WHAT YOU SHOULD DO: Each line of the data holding "mail" should be found and copied.

============

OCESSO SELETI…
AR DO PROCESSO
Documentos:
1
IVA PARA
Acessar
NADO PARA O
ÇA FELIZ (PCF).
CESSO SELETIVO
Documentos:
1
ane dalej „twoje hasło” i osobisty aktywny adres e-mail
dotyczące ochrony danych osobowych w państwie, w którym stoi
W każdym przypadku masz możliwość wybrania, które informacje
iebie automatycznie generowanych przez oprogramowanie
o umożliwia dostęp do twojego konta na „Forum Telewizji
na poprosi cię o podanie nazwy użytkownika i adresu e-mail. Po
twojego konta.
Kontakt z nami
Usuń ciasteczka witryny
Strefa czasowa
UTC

============

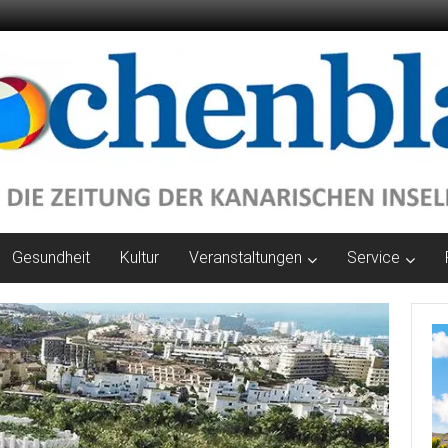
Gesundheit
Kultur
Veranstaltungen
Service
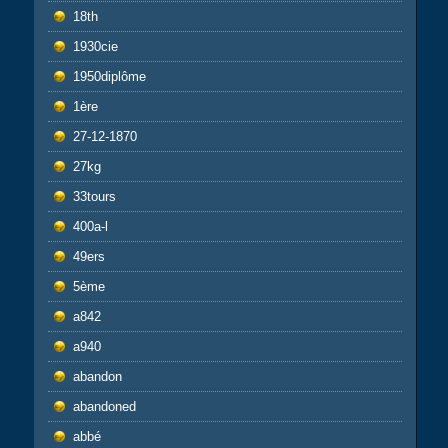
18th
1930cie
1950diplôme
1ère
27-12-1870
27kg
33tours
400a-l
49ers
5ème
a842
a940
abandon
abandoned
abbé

============

ANSWER SPACE:
ane dalej „twoje hasło” i osobisty aktywny adres e-mail
na poprosi cię o podanie nazwy użytkownika i adresu e-mail. Po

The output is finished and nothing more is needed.